2.2. Il motivo è fondato.
Occorre premettere che, in tema di condominio degli edifici l’applicabilità delle norme sulle distanze legali trova limite per la ipotesi di opere eseguite in epoca anteriore alla costituzione del condominio, atteso che in tale caso l’intero edificio, formando oggetto di un unico diritto dominicale, può essere nel suo assetto liberamente precostituito o modificato dal proprietario anche in vista delle future vendite dei singoli piani o porzioni di piano, con la conseguenza che queste comportano, da un lato, il trasferimento della proprietà sulle parti comuni (art. 1117 cod. civ.) e l’insorgere del condominio, e, dall’altro lato, la costituzione in deroga (od in contrasto) al regime legale delle distanze di vere e proprie servitù a vantaggio e a carico delle unità immobiliari di proprietà esclusiva dei singoli acquirenti, in base a uno schema assimilabile a quello dell’acquisto della servitù per destinazione del padre di famiglia (Cass. 139/1985).
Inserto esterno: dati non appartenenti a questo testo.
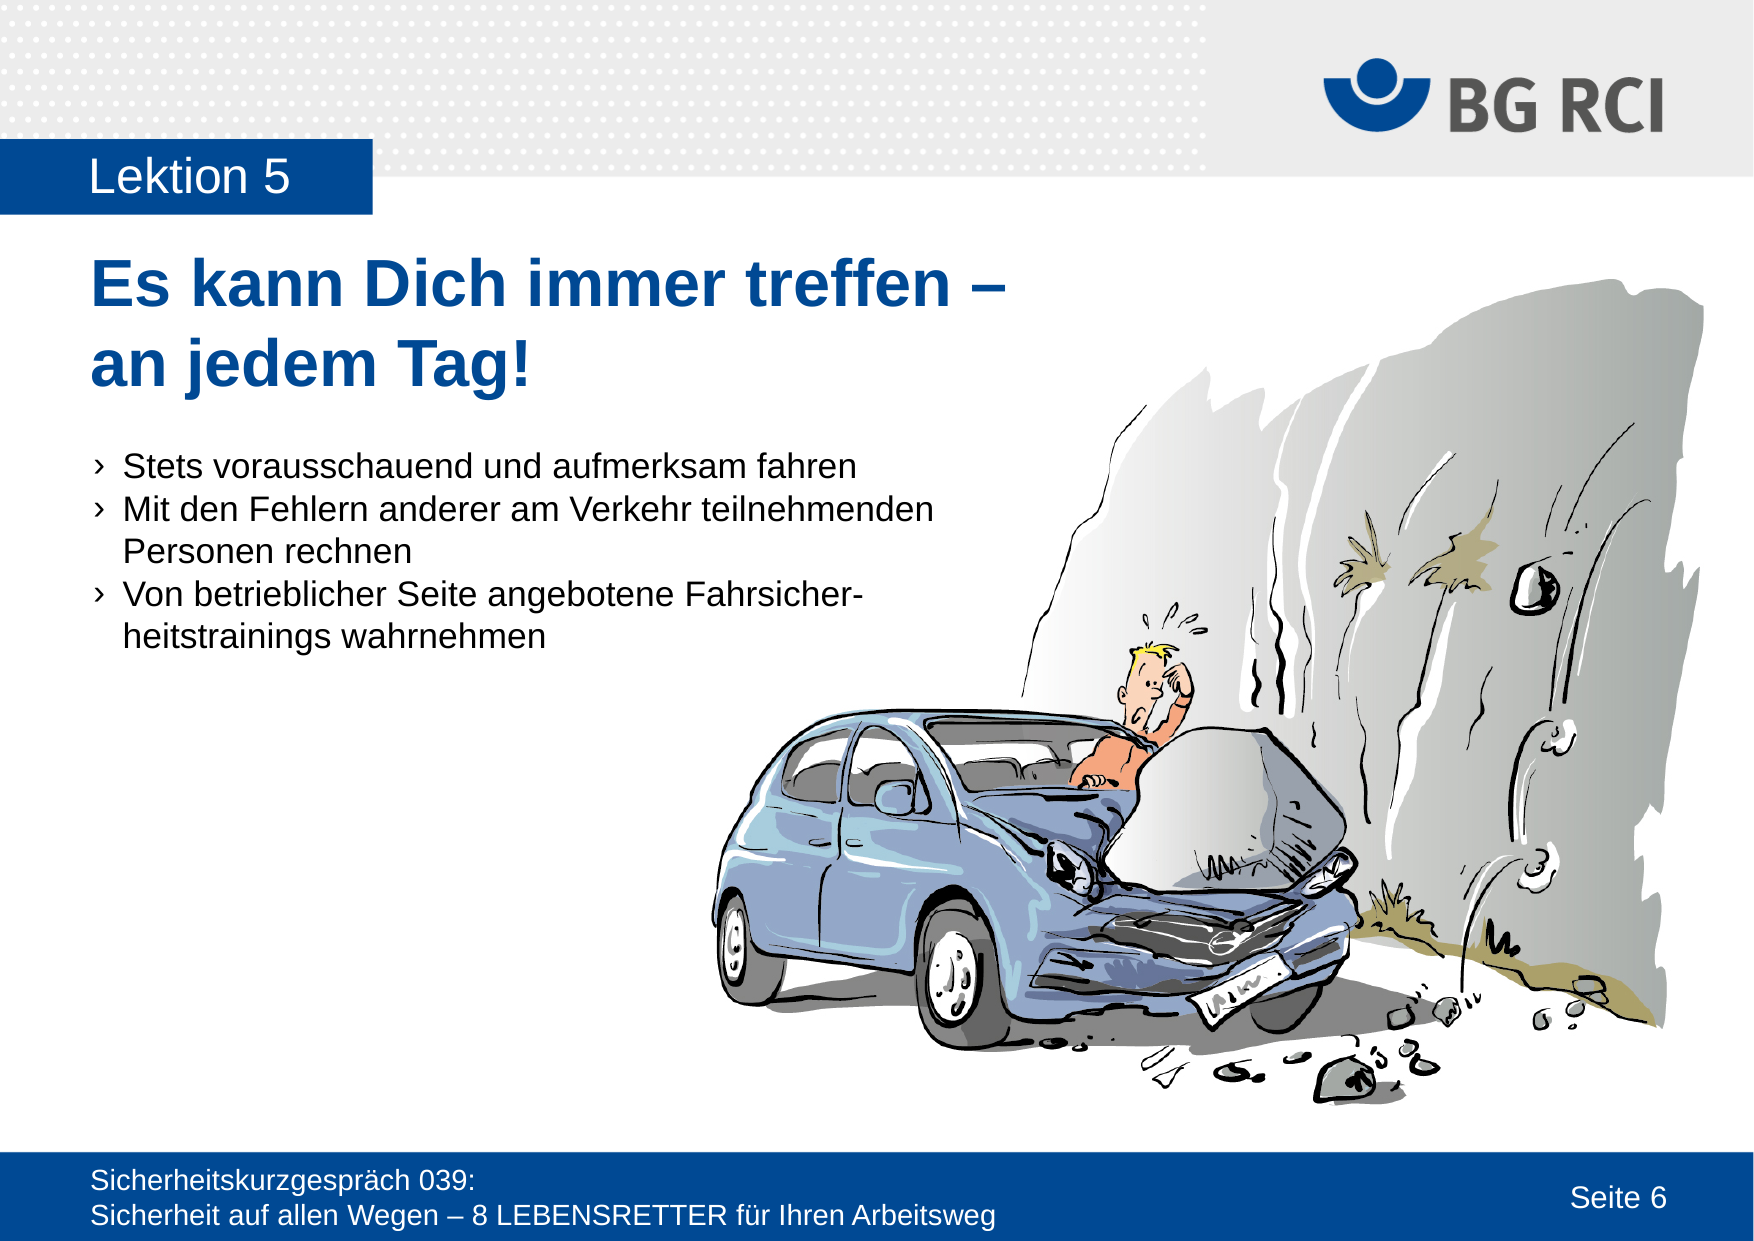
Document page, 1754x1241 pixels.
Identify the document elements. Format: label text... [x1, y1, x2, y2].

picture [0, 0, 1754, 1241]
text_box Stets vorausschauend und aufmerksam fahren Mit den Fehlern anderer am Verkehr teilnehmenden Personen rechnen Von betrieblicher Seite angebotene Fahrsicher-heitstrainings wahrnehmen [78, 435, 706, 663]
slide_number Seite 6 [1407, 1151, 1668, 1241]
text_box Es kann Dich immer treffen – an jedem Tag! [90, 239, 1690, 412]
text_box Lektion 5 [0, 139, 373, 215]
La sentenza non ha tenuto conto che, al momento in cui la Cooperativa, originario unico proprietario dell’edificio, aveva assegnato gli appartamenti acquistati in proprietà dalle parti in causa con la stipula del mutuo individuale, l’apertura delle vedute in questione era stata già realizzata (circostanza pacifica in causa), sicché al momento in cui con la alienazione delle singole unità immobiliari era sorto il condominio esisteva l’asservimento a carico dell’appartamento dell’attrice determinato dalla presenza delle vedute in questione; pertanto, la costituzione della servitù avrebbe trovato fonte – in virtù della mera esistenza delle opere – nella destinazione del padre di famiglia ex art. 1062 cod. civ., dovendo qui ricordarsi che, ai fini della costituzione della servitù per destinazione del padre di famiglia, è necessaria la sussistenza dell’opera di asservimento, visibile e permanente, nel momento dell’ìalienazione dei fondi da parte dell’unico originario proprietario.
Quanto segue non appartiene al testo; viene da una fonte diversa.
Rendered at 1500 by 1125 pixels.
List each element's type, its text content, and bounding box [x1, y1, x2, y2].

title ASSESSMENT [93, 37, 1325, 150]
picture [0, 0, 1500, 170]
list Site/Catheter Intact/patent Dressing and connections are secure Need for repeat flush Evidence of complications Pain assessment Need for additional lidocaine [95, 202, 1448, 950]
Evidentemente del tutto irrilevante è la situazione dei luoghi prevista dalla progettazione, in assenza di una specifica previsione nel singolo atto di acquisto volto ad escludere la servitù di veduta, così come la eventuale circostanza che sia stato il convenuto a richiedere la realizzazione delle finestre quando la Cooperativa era comunque ancora proprietaria degli appartamenti delle parti.
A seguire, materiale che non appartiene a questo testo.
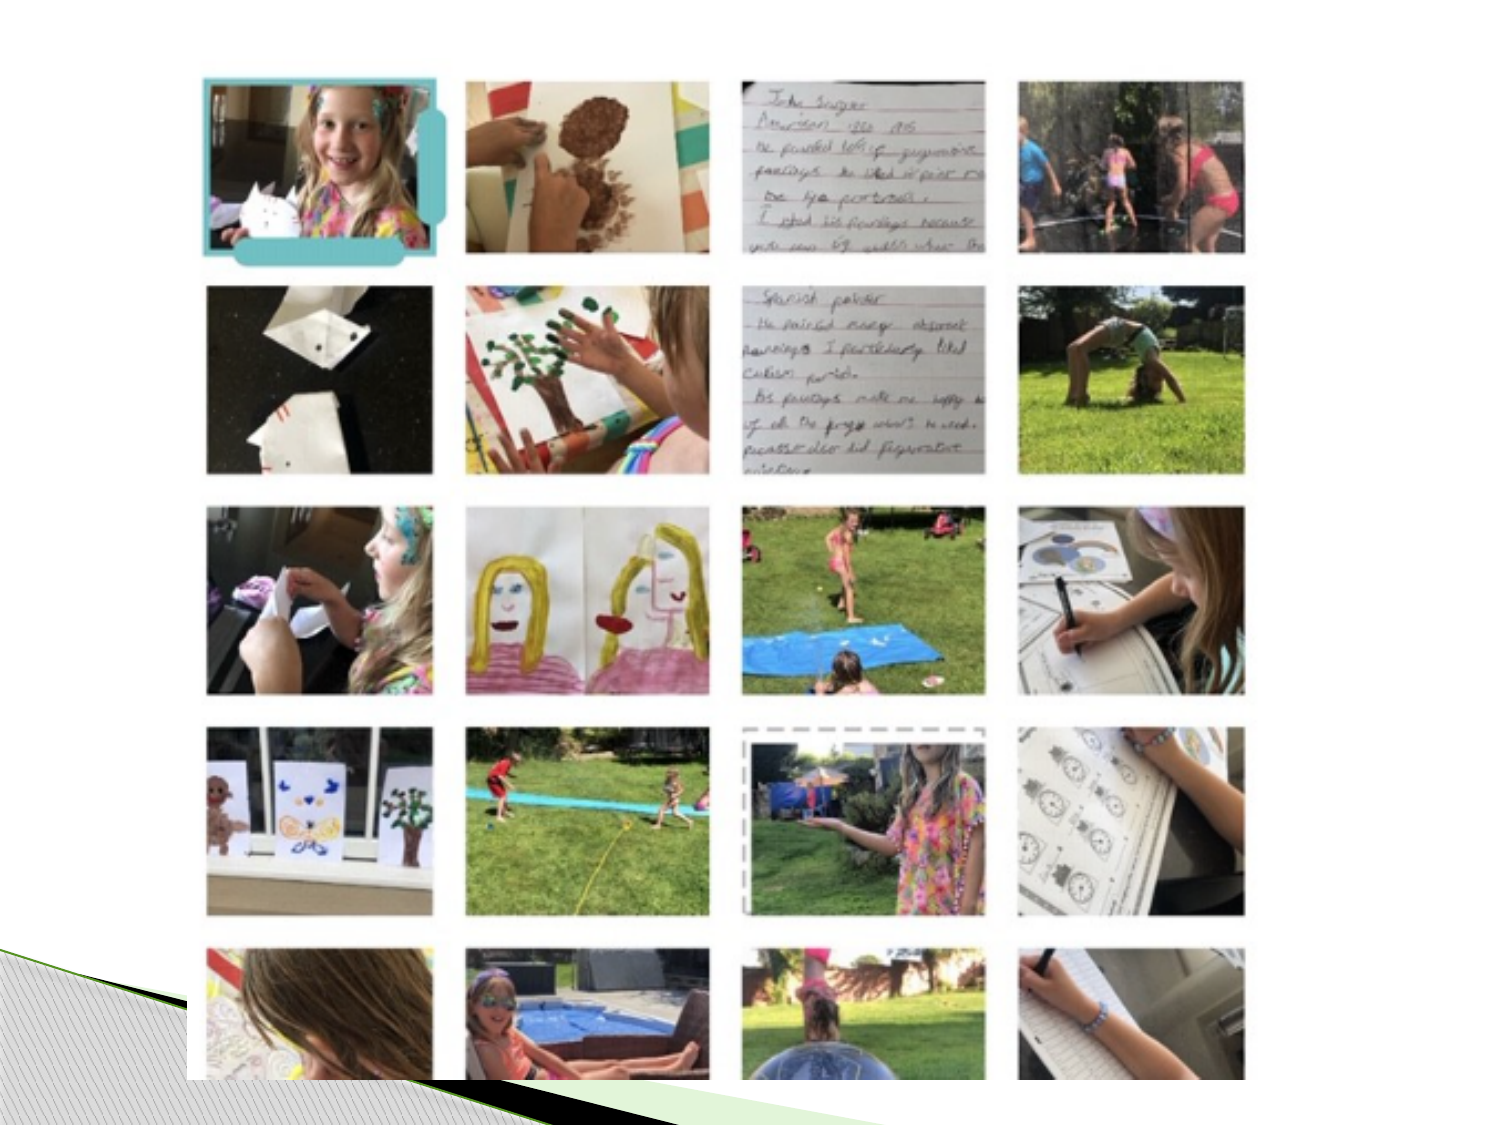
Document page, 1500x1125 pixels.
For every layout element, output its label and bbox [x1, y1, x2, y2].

picture [187, 58, 1266, 1080]
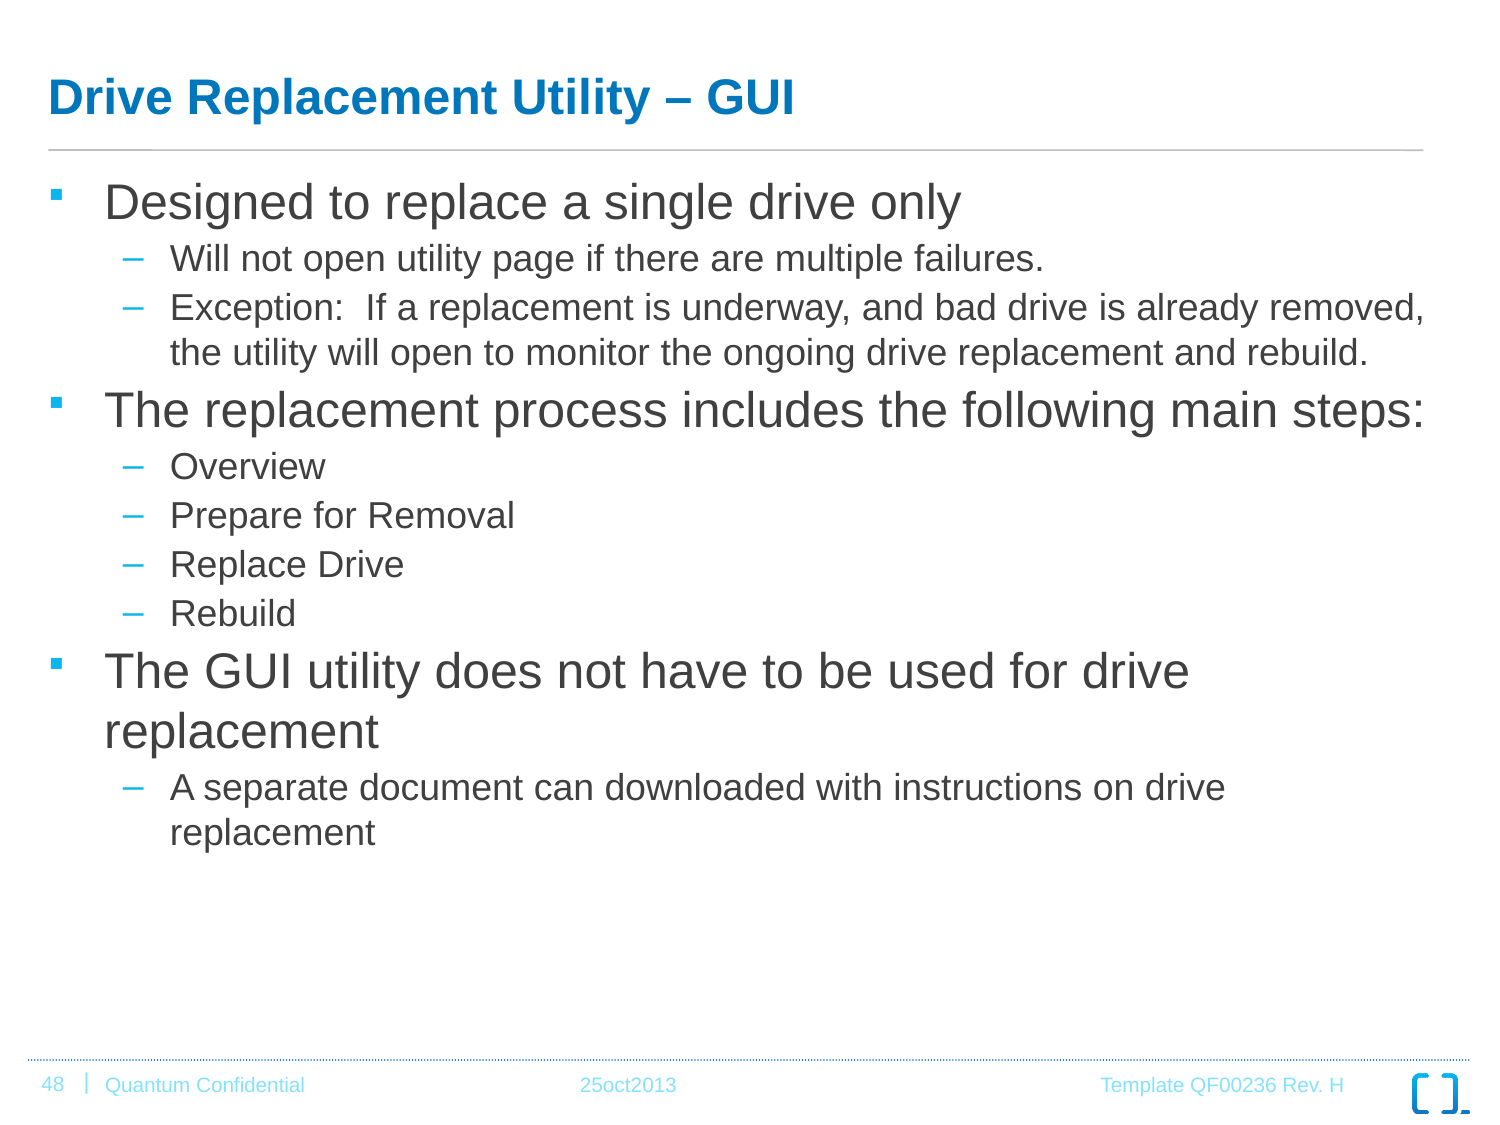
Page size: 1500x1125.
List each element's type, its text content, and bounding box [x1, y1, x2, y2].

picture [1412, 1073, 1470, 1114]
list Designed to replace a single drive only Will not open utility page if there are multiple failures. Exception: If a replacement is underway, and bad drive is already removed, the utility will open to monitor the ongoing drive replacement and rebuild. The replacement process includes the following main steps: Overview Prepare for Removal Replace Drive Rebuild The GUI utility does not have to be used for drive replacement A separate document can downloaded with instructions on drive replacement [32, 162, 1454, 1050]
title Drive Replacement Utility – GUI [32, 42, 1455, 148]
Il ricorso incidentale che ha a oggetto la liquidazione del danno conseguente alla ritenuta illegittimità delle aperture è assorbito per effetto della relativa caducazione della sentenza, che va cassata in relazione al motivo accolto, con rinvio, anche per le spese della presente fase, ad altra sezione della Corte di appello di Napoli.
P.Q.M.
Accoglie il secondo motivo del ricorso principale dichiara inammissibile il primo, assorbito l’incidentale, cassa la sentenza impugnata in relazione al motivo accolto e rinvia, anche per le spese della presente fase, ad altra sezione della Corte di appello di Napoli.